Long-term consistent world simulation with memory.

## Environment (conda)

```bash
conda create -n worldmem python=3.10
conda activate worldmem
pip install -r requirements.txt
conda install -c conda-forge ffmpeg=4.3.2
```

## Data preparation (data folder)

1. Download the Minecraft dataset:
   https://huggingface.co/datasets/zeqixiao/worldmem_minecraft_dataset
2. Place it under `data/` with this structure:

```text
data/
└── minecraft/
    ├── training/
    ├── validation/
    └── test/
```

The training and evaluation scripts expect the dataset to live at `data/minecraft` by default.

## Checkpoints

Pretrained checkpoints are hosted on Hugging Face: `zeqixiao/worldmem_checkpoints`.

Example download to `checkpoints/`:

```bash
huggingface-cli download zeqixiao/worldmem_checkpoints diffusion_only.ckpt --local-dir checkpoints
huggingface-cli download zeqixiao/worldmem_checkpoints vae_only.ckpt --local-dir checkpoints
huggingface-cli download zeqixiao/worldmem_checkpoints pose_prediction_model_only.ckpt --local-dir checkpoints
```

Then point your scripts or configs to these files, for example:

```bash
python -m main +name=train +diffusion_model_path=checkpoints/diffusion_only.ckpt +vae_path=checkpoints/vae_only.ckpt
```

## Training

Run a single stage:

```bash
sh train_stage_1.sh
sh train_stage_2.sh
sh train_stage_3.sh
```

Run all stages:

```bash
sh train_3stages.sh
```

The stage scripts include dataset and checkpoint paths. Update those paths or override them on the CLI to match your local setup.
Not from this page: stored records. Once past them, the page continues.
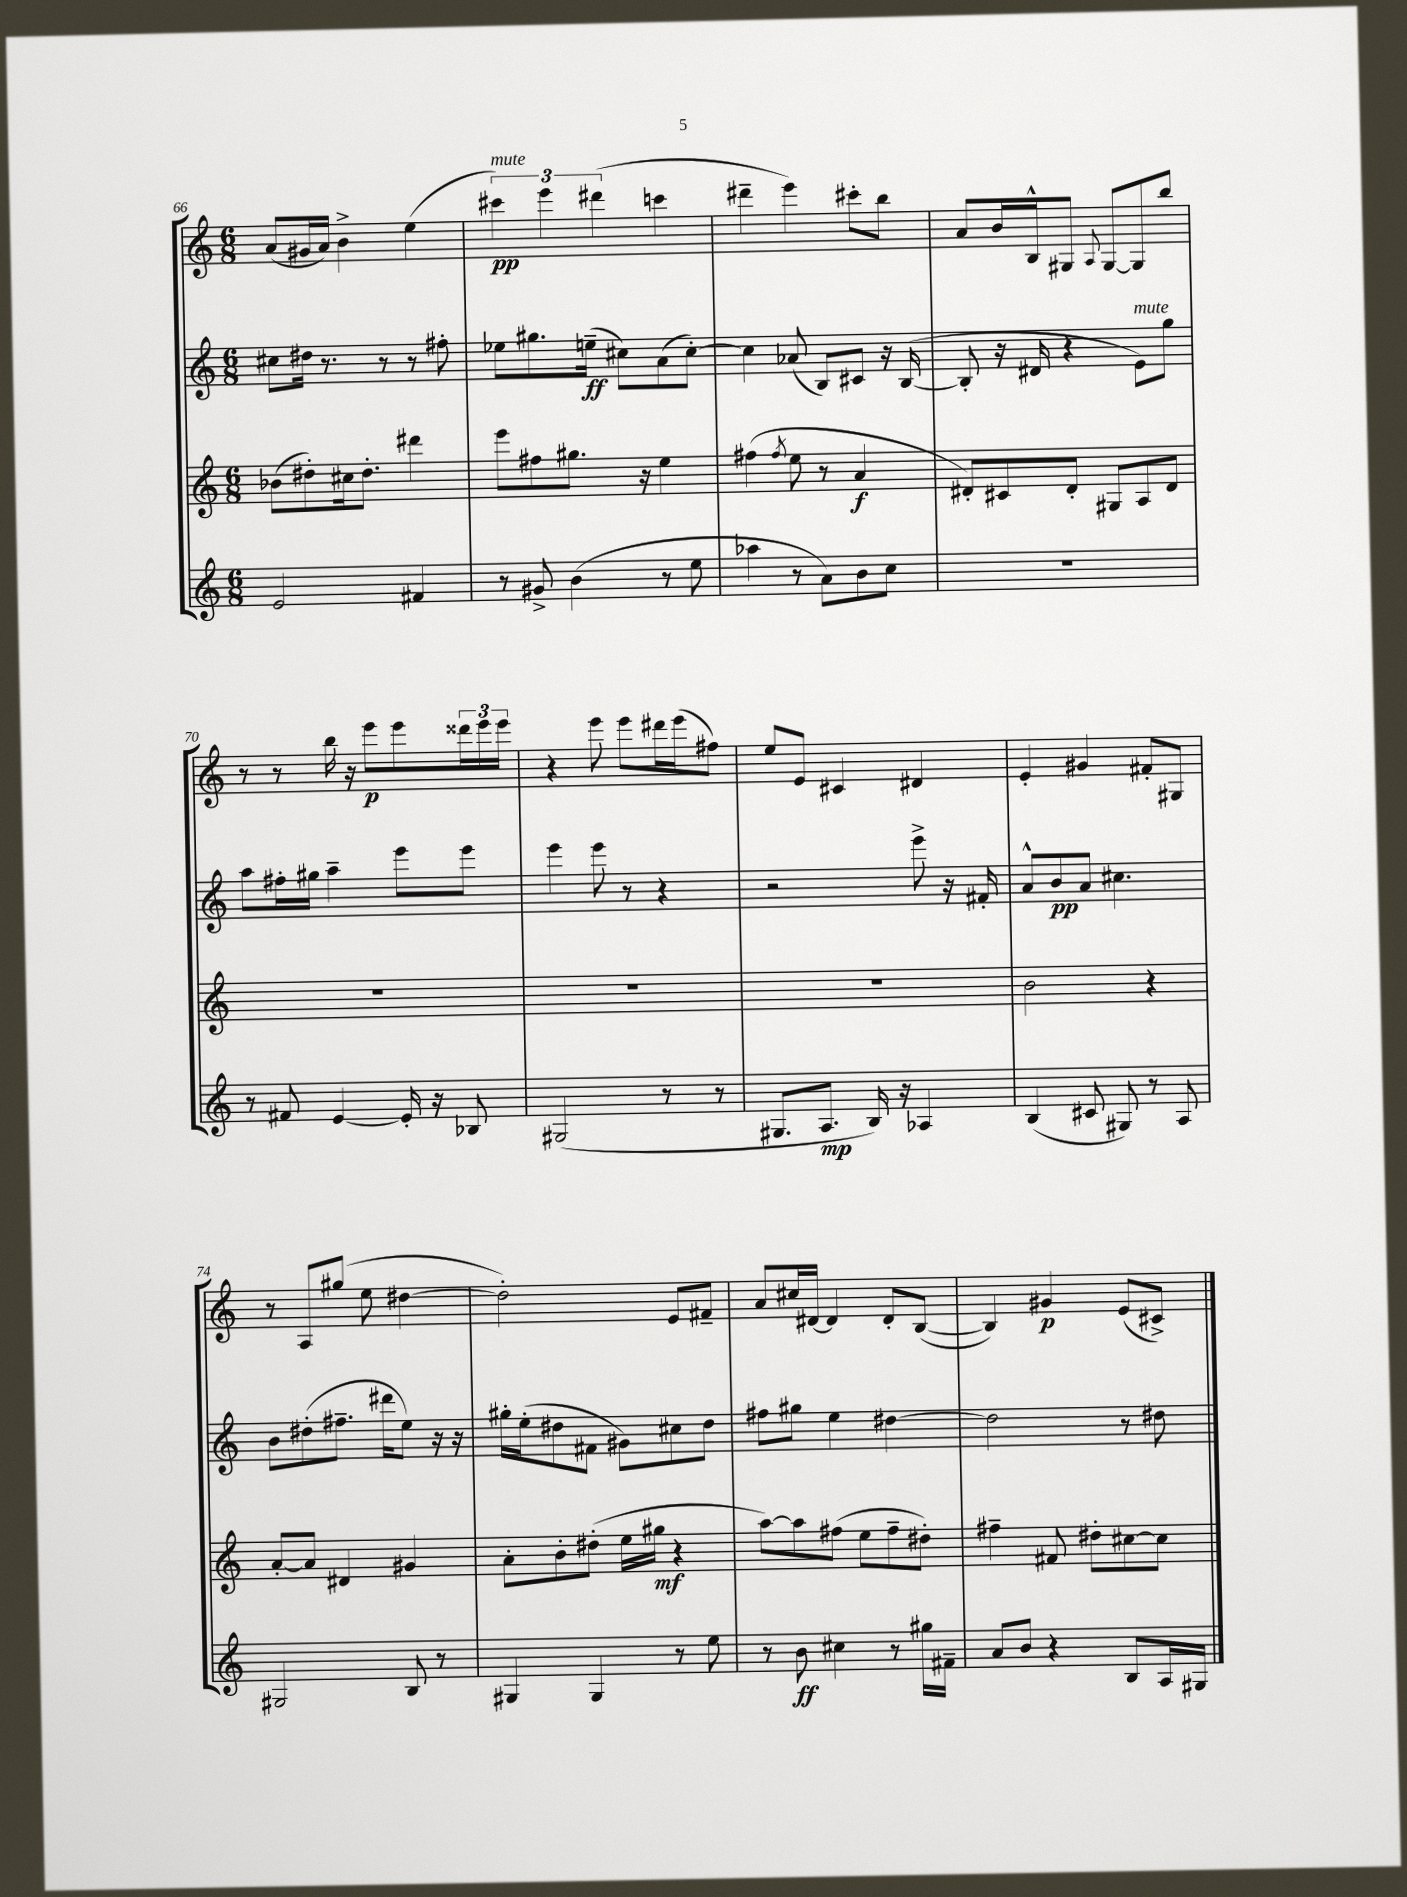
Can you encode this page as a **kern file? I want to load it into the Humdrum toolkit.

**kern	**kern	**kern	**kern
*staff4	*staff3	*staff2	*staff1
*clefG2	*clefG2	*clefG2	*clefG2
*k[]	*k[]	*k[]	*k[]
*M6/8	*M6/8	*M6/8	*M6/8
2e/	(8b-\L	8cc#\L	(8a/L
.	8dd#'\)	16dd#\Jk	16g#/L
.	.	8.r	16a/JJ)
.	16cc#\k	.	4b^\
.	8.dd#'\J	.	.
.	.	8r	.
4f#/	4ddd#\	8r	(4ee\
.	.	8ff#'\	.
=	=	=	=
8r	8eee\L	8ee-\L	6ccc#\)
8g#^/	8ff#\	8.gg#\	.
.	.	.	6eee\
(4b\	8.gg#\J	.	.
.	.	(16ee~\Jk	.
.	.	.	(6ddd#\
.	.	8cc#\L)	.
.	16r	.	.
8r	4ee\	(8a\	4ccc\
8ee\	.	[8cc#'\J)	.
=	=	=	=
4aa-\	(4ff#\	4cc#\]	4ddd#~\
.	8qff#/	.	.
8r	8ee\	(8a-/	4eee\)
8a\L)	8r	8B/L)	.
8b\	4a/	8c#/J	8ccc#'\L
8cc\J	.	16r	8bb\J
.	.	([16B/	.
=	=	=	=
2.r	8d#'/L)	8B'/]	8a/L
.	8c#/	16r	16b/L
.	.	16d#/	16B^^/J
.	8d#'/J	4r	8G#/J
.	.	.	8qqA/
.	8G#/L	.	[8G#/L
.	8A/	8e\L)	8G#/]
.	8d#/J	8gg\J	8bb/J
=	=	=	=
8r	2.r	8aa\L	8r
8f#/	.	16ff#'\L	8r
.	.	16gg#\JJ	.
[4e/	.	4aa~\	16bb\
.	.	.	16r
.	.	.	8eee\L
16e'/]	.	8eee\L	8eee\
16r	.	.	.
8B-/	.	8eee\J	24ddd##\L
.	.	.	24eee\
.	.	.	24eee\JJ
=	=	=	=
(2G#/	2.r	4eee\	4r
.	.	8eee\	8eee\
.	.	8r	8eee\L
8r	.	4r	16ddd#\L
.	.	.	(16eee\J
8r	.	.	8ff#\J)
=	=	=	=
8.G#/L	2.r	2r	8ee/L
.	.	.	8e/J
8.A/J	.	.	.
.	.	.	4c#/
16B/)	.	.	.
16r	.	.	.
4A-/	.	8eee^\	4d#/
.	.	16r	.
.	.	16f#'/	.
=	=	=	=
(4B/	2b\	8a^^/L	4e'/
.	.	8b/	.
8c#/	.	8a/J	4g#/
8G#/)	.	4.cc#\	.
8r	4r	.	8f#'/L
8A/	.	.	8G#/J
=	=	=	=
2G#/	[8a'/L	8b\L	8r
.	8a/]J	(8dd#'\	8A/L
.	4d#/	8.ff#~\J	(8gg#/J
.	.	.	8ee\
.	.	16ddd#\LK	.
8B/	4g#/	8ee\J)	[4dd#\
8r	.	16r	.
.	.	16r	.
=	=	=	=
4G#/	8a'\L	16gg#'\LL	2dd#'\])
.	.	(16ee'\J	.
.	8b'\	8dd#\	.
4G#/	(8dd#'\J	8f#\J	.
.	16ee\LL	8g#\L)	.
.	16gg#\JJ	.	.
8r	4r	8cc#\	8e/L
8ee\	.	8dd#\J	8f#~/J
=	=	=	=
8r	[8aa\L)	8ff#\L	8a/L
8b\	8aa\]	8gg#\J	16cc#/L
.	.	.	[16d#/JJ
4cc#\	(8ff#\J	4ee\	4d#/]
.	8ee\L	.	.
8r	8ff#~\	[4dd#\	8d#'/L
16gg#\LL	8dd#'\J)	.	([8B/J
16f#~\JJ	.	.	.
=	=	=	=
8a/L	4ff#~\	2dd#\]	4B/])
8b/J	.	.	.
4r	8f#/	.	4g#/
.	8dd#'\L	.	.
8B/L	[8cc#\	8r	(8e/L
16A/L	8cc#\]J	8dd#\	8c#^/J)
16G#/JJ	.	.	.
==	==	==	==
*-	*-	*-	*-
## Training config (exp_video.yaml)

Defaults live in `configurations/experiment/exp_video.yaml`.

Common fields to edit:
- `training.lr`
- `training.precision`
- `training.batch_size`
- `training.max_steps`
- `training.checkpointing.every_n_train_steps`
- `validation.val_every_n_step`
- `validation.batch_size`
- `test.batch_size`

You can also override values from the CLI used in the scripts:

```bash
python -m main +name=train experiment.training.batch_size=8 experiment.training.max_steps=100000
```

W&B run IDs: `configurations/training.yaml` has `resume` and `load` fields. The run ID is the short token in the run URL (for example, `ot7jqmgn`).